* _Tujuan a_
Sebutkan semua perlengkapan perang yang disebutkan dalam teks tentang masyarakat Yah’ray di bawah ini.

Waktu masyarakat Yah’ray mau mengayau ke wilayah atau suku tertentu, mereka melihat waktu menjelang fajar kira-kira sekitar jam 05.00 - 06.00 pagi. Waktu ini digunakan untuk menyerang suatu wilayah tertentu. Maksud dari pengayauan yang dilakukan pada jam 05.00 – 06.00 ialah (1). Supaya masih dimungkinkan menghindari, lari pulang, meninggalkan lokasi musuh yang menjadi tempat penyerbuan. Jadi bisa menyelamatkan diri dari penyerangan musuh. (2). Ada perhitungan lain. Penyerbuan diadakan ketika matahari menjelang fajar, karena menjelang fajar lawan atau musuh masih dalam keadaan tidur yang nyenyak. Maka bila diadakan penyerbuan pada saat itu, orang belum siap untuk mengadakan perlawanan. Karena orang dikagetkan, apalagi dalam keadaan tertidur, mereka tentu tidak kuat, tidak berdaya, dan mereka juga tidak siap perlengkapan perang seperti: tombak, panah dan busur. Mengapa? Karena semua perlengkapan perang berada dalam keadaan terikat. Artinya bahwa ketika si musuh siap-siap mau membuka ikatan anak panah untuk menyerang kembali namun di saat seperti itu ternyata penyerbu sudah lebih dulu menyerang mereka. Jadi kesempatan menjelang fajar itulah yang digunakan untuk menaklukan musuh.

3.       BANTUAN KELOMPOK KERABAT
Di dalam tim ini, hal pokok lain yang juga turut dibicarakan dalam musyawarah itu adalah mengenai “kampung-kampung dan suku-suku mana yang mau diundang”. Hal ini amat berkaitan dengan struktur sosial masyarakat Yah’ray yang berhubungan dengan kekerabatan kelompok. Dimensi kekerabatan dalam masyarakat Melanesia pada umumnya dan masyarakat Yah’ray khususnya sangat berpengaruh dalam berbagai aspek kehidupan. Adanya kerja sama dan saling tolong menolong antara masyarakat Yah’ray dengan suku-suku yang lain juga mengandaikan adanya dasar kekerabatan. Tanpa adanya dasar kekerabatan yang baik antara satu dengan yang lain maka pada intinya relasi antar sesama suku tidak akan berjalan dengan harmonis karena yang ada hanyalah konflik atau persaingan yang tidak sehat.

Entri data tersimpan:
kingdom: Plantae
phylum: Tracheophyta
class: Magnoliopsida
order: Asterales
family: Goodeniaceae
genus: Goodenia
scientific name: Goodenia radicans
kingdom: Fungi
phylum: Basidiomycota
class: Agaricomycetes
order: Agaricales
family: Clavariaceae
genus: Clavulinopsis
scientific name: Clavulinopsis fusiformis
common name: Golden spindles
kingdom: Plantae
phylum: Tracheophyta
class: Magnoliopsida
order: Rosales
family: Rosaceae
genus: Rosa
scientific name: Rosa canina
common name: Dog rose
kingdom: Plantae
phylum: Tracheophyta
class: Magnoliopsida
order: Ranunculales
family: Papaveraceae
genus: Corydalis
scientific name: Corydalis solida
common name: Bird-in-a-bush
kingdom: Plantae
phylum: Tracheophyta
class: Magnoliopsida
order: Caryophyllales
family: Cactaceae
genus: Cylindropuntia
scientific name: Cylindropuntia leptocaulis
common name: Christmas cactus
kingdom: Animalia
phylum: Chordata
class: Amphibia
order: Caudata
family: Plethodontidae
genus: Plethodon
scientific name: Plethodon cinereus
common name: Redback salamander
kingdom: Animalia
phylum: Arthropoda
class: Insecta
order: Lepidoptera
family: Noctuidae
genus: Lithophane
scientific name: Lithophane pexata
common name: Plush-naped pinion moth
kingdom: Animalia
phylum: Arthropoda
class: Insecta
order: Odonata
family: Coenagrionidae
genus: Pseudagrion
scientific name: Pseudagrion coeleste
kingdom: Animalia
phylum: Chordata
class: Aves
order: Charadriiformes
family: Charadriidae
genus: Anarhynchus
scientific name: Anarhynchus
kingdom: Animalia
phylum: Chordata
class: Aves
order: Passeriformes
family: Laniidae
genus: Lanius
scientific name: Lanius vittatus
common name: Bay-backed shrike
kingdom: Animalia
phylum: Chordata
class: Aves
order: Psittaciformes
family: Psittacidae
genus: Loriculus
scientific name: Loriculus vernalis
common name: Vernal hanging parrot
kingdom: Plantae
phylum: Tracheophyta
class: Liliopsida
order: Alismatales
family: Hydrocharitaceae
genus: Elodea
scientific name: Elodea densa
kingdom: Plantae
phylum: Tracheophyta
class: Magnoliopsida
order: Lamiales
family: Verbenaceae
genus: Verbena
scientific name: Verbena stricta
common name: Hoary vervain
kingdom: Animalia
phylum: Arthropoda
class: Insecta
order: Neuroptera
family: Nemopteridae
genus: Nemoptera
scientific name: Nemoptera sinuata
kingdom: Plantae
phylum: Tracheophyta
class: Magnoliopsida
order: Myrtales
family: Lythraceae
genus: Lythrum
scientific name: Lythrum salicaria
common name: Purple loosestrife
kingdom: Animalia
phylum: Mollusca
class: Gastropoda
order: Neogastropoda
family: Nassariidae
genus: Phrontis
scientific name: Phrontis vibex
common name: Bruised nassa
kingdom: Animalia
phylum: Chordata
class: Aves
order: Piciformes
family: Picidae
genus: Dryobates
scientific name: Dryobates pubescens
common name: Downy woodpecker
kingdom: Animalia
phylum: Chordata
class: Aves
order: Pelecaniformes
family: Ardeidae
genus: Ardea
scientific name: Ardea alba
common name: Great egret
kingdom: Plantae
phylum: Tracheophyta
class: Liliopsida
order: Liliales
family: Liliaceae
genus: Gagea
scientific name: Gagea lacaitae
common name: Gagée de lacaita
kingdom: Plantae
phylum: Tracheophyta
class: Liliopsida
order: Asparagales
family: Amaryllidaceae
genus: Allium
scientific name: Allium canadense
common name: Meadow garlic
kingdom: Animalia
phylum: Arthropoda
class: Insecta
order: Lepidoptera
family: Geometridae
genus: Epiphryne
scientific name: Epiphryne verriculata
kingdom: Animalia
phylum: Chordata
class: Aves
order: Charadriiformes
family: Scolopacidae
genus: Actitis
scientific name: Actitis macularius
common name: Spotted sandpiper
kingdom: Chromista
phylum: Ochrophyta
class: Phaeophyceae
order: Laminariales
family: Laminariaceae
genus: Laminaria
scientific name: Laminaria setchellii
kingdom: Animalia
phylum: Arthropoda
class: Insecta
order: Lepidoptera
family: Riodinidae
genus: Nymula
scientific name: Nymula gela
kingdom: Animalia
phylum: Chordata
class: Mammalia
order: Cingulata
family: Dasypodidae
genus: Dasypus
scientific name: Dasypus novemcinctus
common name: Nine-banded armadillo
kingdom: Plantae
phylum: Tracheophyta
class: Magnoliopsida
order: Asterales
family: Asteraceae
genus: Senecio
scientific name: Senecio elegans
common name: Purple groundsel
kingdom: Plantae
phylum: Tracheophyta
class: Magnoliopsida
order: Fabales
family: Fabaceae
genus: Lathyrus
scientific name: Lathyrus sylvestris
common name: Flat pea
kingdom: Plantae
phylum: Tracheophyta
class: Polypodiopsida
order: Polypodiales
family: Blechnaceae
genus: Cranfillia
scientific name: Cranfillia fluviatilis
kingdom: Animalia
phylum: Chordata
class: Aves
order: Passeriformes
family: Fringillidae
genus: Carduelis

* _Tujuan b_
Sajikan bagian catatan di atas sebagai tabel Markdown berkolom "No." dan "Baris", mulai dari baris yang memuat "common name: Gagée de lacaita" sampai baris yang memuat "family: Scolopacidae", dengan kedua ujungnya disertakan dan baris kosong dilewati.

* _Jawaban Lengkap a_
Tombak, panah, dan busur.

* _Jawaban Lengkap b_
| No. | Baris |
|---|---|
| 1 | common name: Gagée de lacaita |
| 2 | kingdom: Plantae |
| 3 | phylum: Tracheophyta |
| 4 | class: Liliopsida |
| 5 | order: Asparagales |
| 6 | family: Amaryllidaceae |
| 7 | genus: Allium |
| 8 | scientific name: Allium canadense |
| 9 | common name: Meadow garlic |
| 10 | kingdom: Animalia |
| 11 | phylum: Arthropoda |
| 12 | class: Insecta |
| 13 | order: Lepidoptera |
| 14 | family: Geometridae |
| 15 | genus: Epiphryne |
| 16 | scientific name: Epiphryne verriculata |
| 17 | kingdom: Animalia |
| 18 | phylum: Chordata |
| 19 | class: Aves |
| 20 | order: Charadriiformes |
| 21 | family: Scolopacidae |